--- Supplied material Enclosed Below ---

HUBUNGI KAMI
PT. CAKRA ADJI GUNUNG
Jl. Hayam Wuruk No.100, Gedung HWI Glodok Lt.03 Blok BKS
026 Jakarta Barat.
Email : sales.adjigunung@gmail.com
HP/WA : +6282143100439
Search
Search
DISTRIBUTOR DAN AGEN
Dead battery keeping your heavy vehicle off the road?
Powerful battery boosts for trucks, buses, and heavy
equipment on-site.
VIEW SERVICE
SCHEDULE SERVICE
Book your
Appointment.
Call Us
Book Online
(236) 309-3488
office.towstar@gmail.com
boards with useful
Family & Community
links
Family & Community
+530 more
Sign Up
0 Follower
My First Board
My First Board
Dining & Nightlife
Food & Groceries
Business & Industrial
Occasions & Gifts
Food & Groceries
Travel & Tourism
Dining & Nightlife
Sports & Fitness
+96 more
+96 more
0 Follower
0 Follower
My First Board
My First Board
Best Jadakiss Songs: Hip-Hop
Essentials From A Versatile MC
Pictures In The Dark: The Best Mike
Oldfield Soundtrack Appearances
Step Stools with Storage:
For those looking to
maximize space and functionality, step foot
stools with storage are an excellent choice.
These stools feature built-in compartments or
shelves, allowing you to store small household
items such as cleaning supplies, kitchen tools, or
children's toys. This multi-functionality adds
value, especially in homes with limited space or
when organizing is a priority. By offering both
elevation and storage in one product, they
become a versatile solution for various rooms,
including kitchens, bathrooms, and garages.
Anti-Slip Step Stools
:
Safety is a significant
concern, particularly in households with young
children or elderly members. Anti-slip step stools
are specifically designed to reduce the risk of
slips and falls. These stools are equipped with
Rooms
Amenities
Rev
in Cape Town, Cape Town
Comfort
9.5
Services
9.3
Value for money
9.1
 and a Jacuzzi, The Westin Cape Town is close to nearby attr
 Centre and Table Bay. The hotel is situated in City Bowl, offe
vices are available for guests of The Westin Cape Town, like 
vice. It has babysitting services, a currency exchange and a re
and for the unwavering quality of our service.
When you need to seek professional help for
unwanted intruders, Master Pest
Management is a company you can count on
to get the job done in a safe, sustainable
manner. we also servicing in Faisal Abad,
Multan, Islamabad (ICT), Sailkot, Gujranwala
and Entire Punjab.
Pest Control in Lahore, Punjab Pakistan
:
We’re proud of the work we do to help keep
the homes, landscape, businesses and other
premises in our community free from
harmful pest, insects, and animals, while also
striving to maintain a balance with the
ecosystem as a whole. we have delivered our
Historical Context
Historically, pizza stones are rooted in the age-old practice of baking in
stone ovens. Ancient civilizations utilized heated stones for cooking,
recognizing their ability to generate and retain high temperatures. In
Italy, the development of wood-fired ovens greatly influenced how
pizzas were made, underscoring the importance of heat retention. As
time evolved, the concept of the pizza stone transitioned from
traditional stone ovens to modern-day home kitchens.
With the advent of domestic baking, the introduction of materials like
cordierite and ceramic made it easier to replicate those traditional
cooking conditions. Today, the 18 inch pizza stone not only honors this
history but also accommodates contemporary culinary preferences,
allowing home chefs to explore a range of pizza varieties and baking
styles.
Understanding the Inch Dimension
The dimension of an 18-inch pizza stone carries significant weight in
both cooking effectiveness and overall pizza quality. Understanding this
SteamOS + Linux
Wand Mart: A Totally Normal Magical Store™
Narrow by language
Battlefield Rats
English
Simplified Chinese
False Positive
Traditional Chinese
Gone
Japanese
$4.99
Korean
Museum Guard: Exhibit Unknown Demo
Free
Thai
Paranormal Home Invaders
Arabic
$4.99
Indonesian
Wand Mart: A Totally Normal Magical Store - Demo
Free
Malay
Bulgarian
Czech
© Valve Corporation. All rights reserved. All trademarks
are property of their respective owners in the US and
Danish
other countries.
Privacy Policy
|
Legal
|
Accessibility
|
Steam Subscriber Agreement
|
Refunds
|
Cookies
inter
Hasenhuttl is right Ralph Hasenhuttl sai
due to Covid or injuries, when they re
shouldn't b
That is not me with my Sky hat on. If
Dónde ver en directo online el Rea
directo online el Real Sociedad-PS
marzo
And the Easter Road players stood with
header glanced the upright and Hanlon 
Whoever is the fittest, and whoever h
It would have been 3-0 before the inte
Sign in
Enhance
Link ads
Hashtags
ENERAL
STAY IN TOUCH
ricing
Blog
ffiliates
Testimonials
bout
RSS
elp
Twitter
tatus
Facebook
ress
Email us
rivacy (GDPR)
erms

--- End of Enclosed Supplied material ---

Your task |
The first line of the entries above and every line after it, up to and including the line with "vices are available", should be set down exactly.

Answer to this task |
HUBUNGI KAMI
PT. CAKRA ADJI GUNUNG
Jl. Hayam Wuruk No.100, Gedung HWI Glodok Lt.03 Blok BKS
026 Jakarta Barat.
Email : sales.adjigunung@gmail.com
HP/WA : +6282143100439
Search
Search
DISTRIBUTOR DAN AGEN
Dead battery keeping your heavy vehicle off the road?
Powerful battery boosts for trucks, buses, and heavy
equipment on-site.
VIEW SERVICE
SCHEDULE SERVICE
Book your
Appointment.
Call Us
Book Online
(236) 309-3488
office.towstar@gmail.com
boards with useful
Family & Community
links
Family & Community
+530 more
Sign Up
0 Follower
My First Board
My First Board
Dining & Nightlife
Food & Groceries
Business & Industrial
Occasions & Gifts
Food & Groceries
Travel & Tourism
Dining & Nightlife
Sports & Fitness
+96 more
+96 more
0 Follower
0 Follower
My First Board
My First Board
Best Jadakiss Songs: Hip-Hop
Essentials From A Versatile MC
Pictures In The Dark: The Best Mike
Oldfield Soundtrack Appearances
Step Stools with Storage:
For those looking to
maximize space and functionality, step foot
stools with storage are an excellent choice.
These stools feature built-in compartments or
shelves, allowing you to store small household
items such as cleaning supplies, kitchen tools, or
children's toys. This multi-functionality adds
value, especially in homes with limited space or
when organizing is a priority. By offering both
elevation and storage in one product, they
become a versatile solution for various rooms,
including kitchens, bathrooms, and garages.
Anti-Slip Step Stools
:
Safety is a significant
concern, particularly in households with young
children or elderly members. Anti-slip step stools
are specifically designed to reduce the risk of
slips and falls. These stools are equipped with
Rooms
Amenities
Rev
in Cape Town, Cape Town
Comfort
9.5
Services
9.3
Value for money
9.1
 and a Jacuzzi, The Westin Cape Town is close to nearby attr
 Centre and Table Bay. The hotel is situated in City Bowl, offe
vices are available for guests of The Westin Cape Town, like 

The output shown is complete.